Friday evening’s dinner featured guest speaker Peter Baker, White House correspondent for The New York Times, who offered remarks on the Obama administration and especially US foreign policy. Lee Cullum, columnist for the Dallas Morning News, presided. Baker engaged with participants in a lively exchange on an array of questions, including President Obama’s impending actions on immigration and prospective presidential candidates for the 2016 election.
Forum activities continued Saturday morning with a session on Latin America and the global economy. Offering opening comments were lead-off speakers Arturo Sarukhan, former ambassador of Mexico to the United States; Barbara Kotschwar, research associate at the Peterson Institute for International Economics; and Antoni Estevadeordal, manager of the Integration and Trade Sector at the Inter-American Development Bank. Roberto Teixeira da Costa, board member of SulAmérica, moderated the exchange. Throughout the session, participants commented on the projected slowdown of Latin America’s economic growth in the coming years and debated the merits of sub-regional trade blocs such as Mercosur and the Pacific Alliance. Several remarked on Japan’s renewed focus on increasing its presence in the hemisphere, noting its determination to catch up with China.

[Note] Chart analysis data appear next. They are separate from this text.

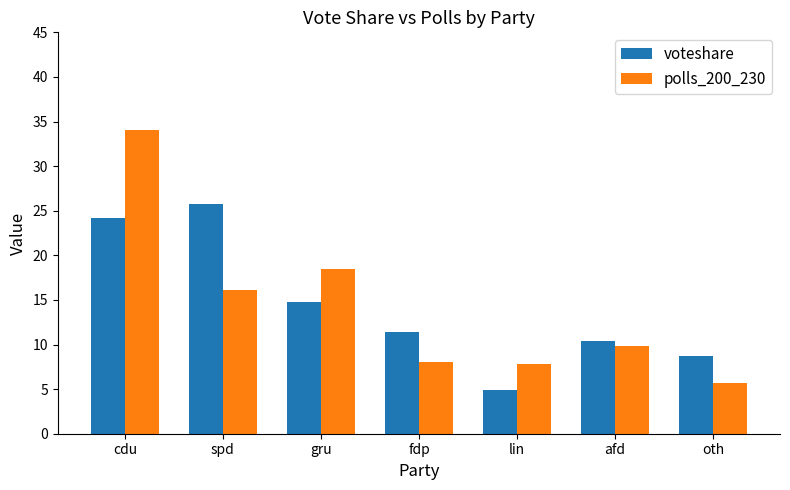

Which series has the widest spread of values?

polls_200_230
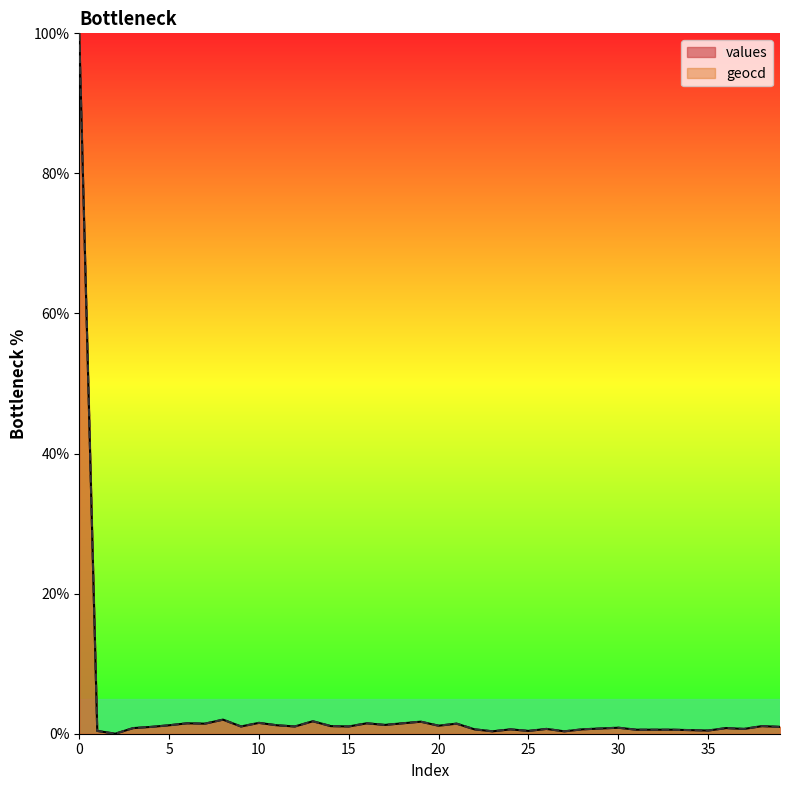

Rank the series at 9 from lowest to highest value.

values, geocd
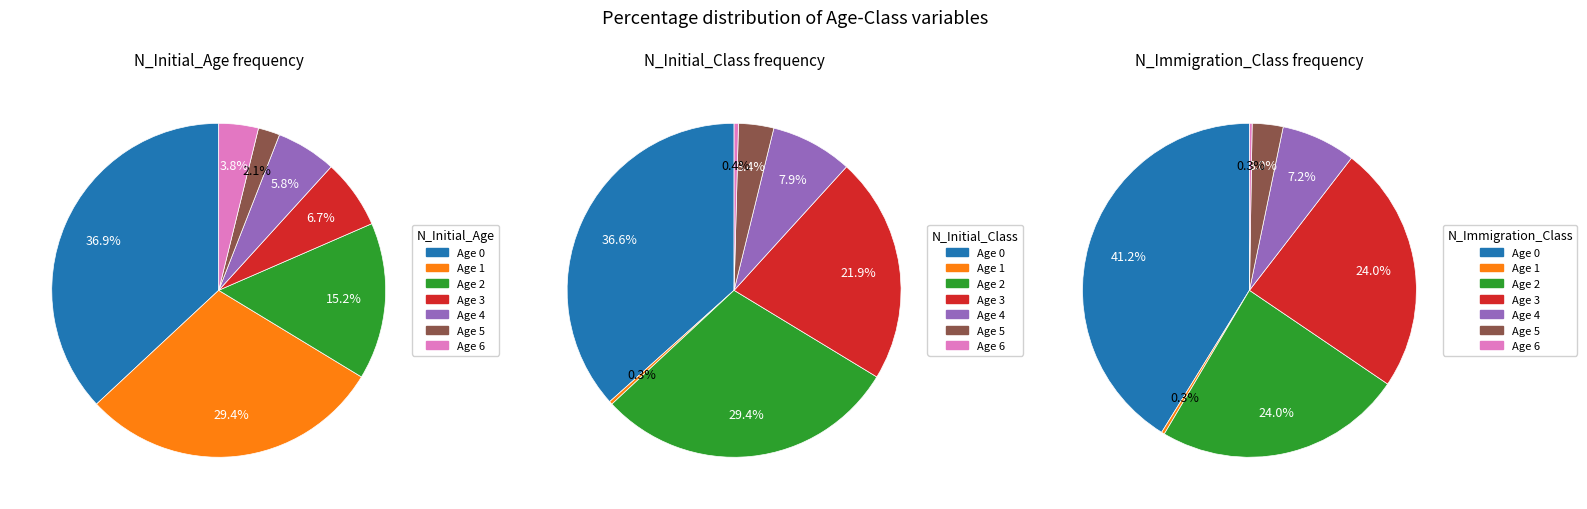

True or false: 3 accounts for 16% of the total.

False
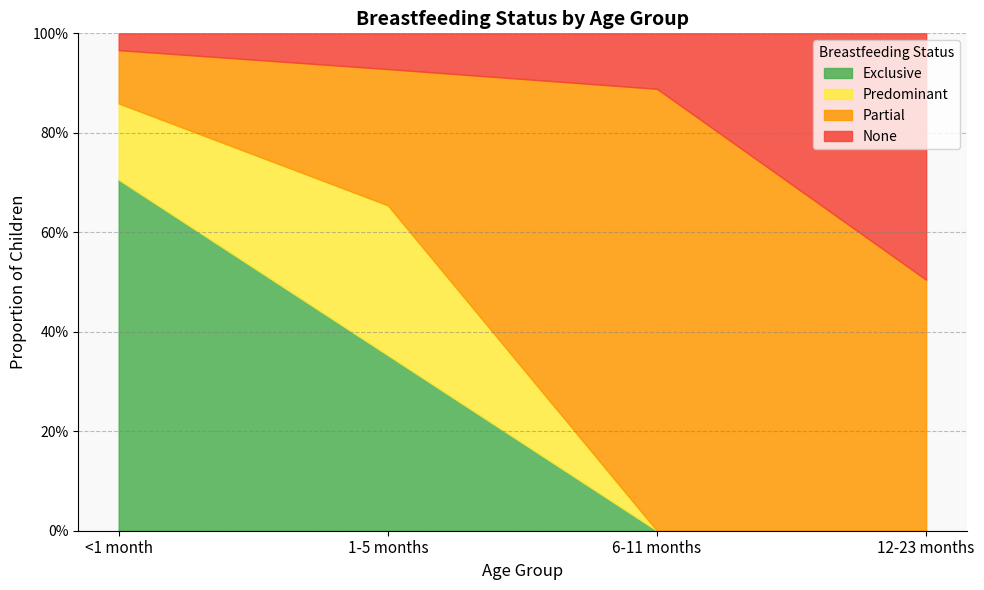

Count the number of data series in this chart.

4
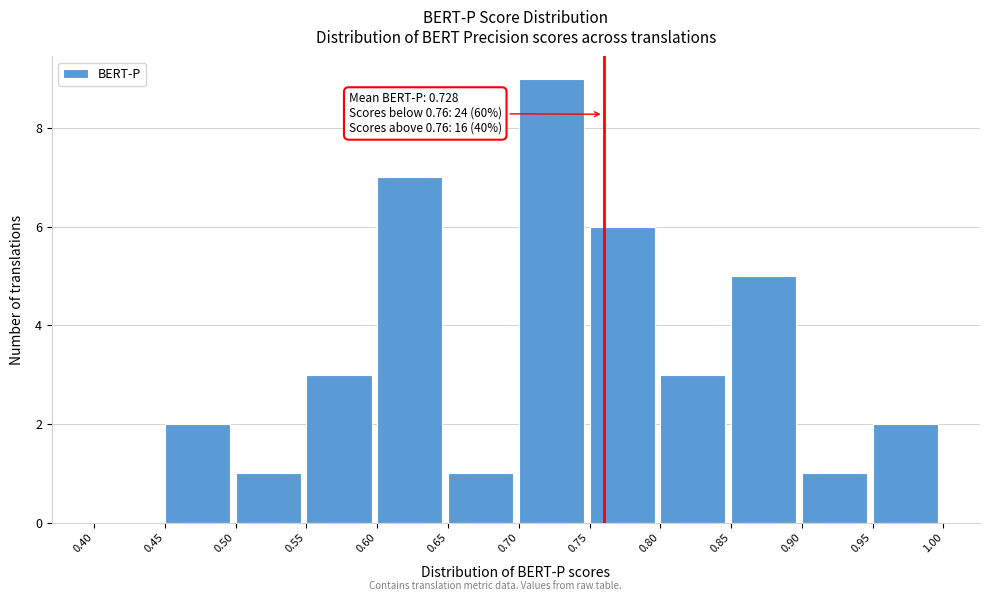

Over which range of the x-axis is the bar tallest?

0.70 to 0.75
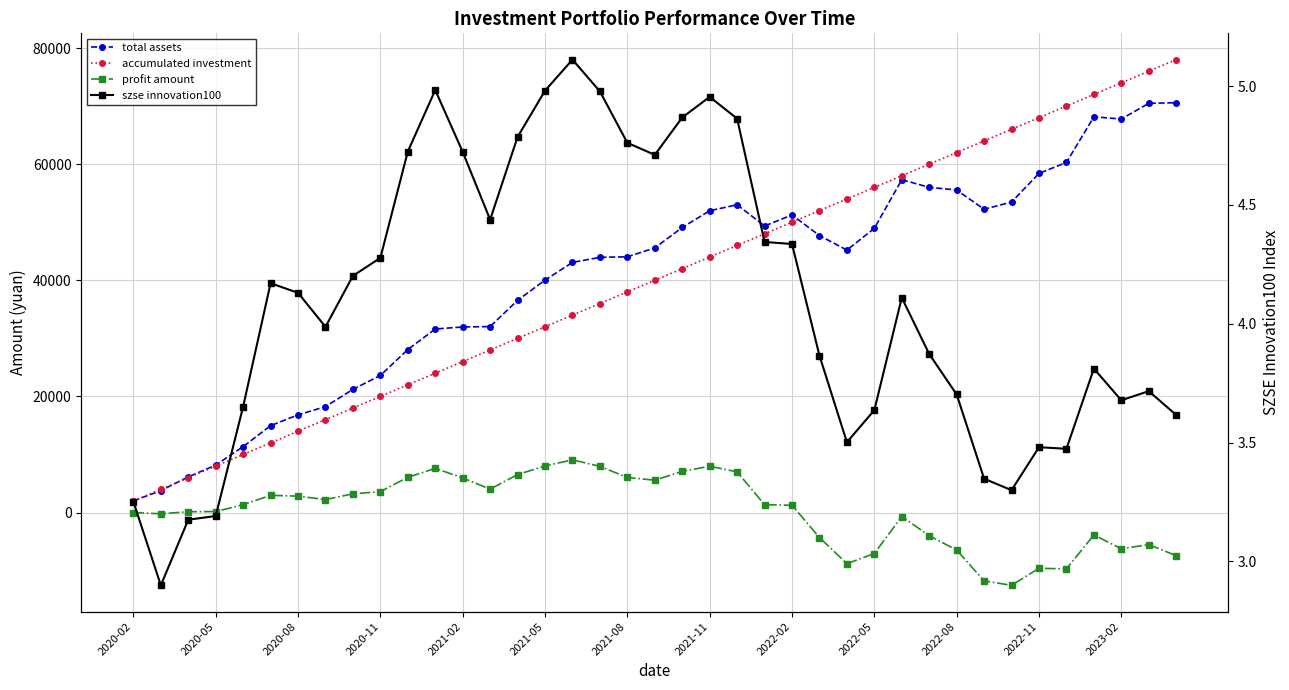

True or false: accumulated investment has a value of 92974.6 at 2022-11.

False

The final session of the Forum included opening comments from Leonel Fernández, former president of the Dominican Republic; Fernando Cepeda, professor of the University of the Andes and former permanent representative of Colombia to the United Nations; Rebeca Grynspan, secretary general of the Iberoamerican General Secretariat and former vice president of Costa Rica; and Abraham Lowenthal, emeritus professor of international affairs at the University of Southern California. Lagos chaired the session, during which participants discussed integration initiatives within Latin America, as well as the region’s relationship with the United States. Although Washington has recently afforded little policy attention to the region, one speaker noted that the United States and Latin America are increasingly connected through business and personal relationships, as shown through remittances, immigration, and investment.
To conclude, Jorge Domínguez, Antonio Madero professor and vice provost for International Affairs at Harvard University, reflected and offered remarks on how the Forum agenda, and Latin America itself, has transformed since the Dialogue’s first plenary session in 1982. Back then, the conversation focused on authoritarianism in Mexico, Argentina at war with the United Kingdom, civil war in Central America, Shining Path in Peru, and military dictatorships throughout the region. Domínguez pointed out that, as further evidence of the region’s changing priorities, only one session of the Forum focused on the United States, and “that may have been too much.” Latin American countries are making their own futures.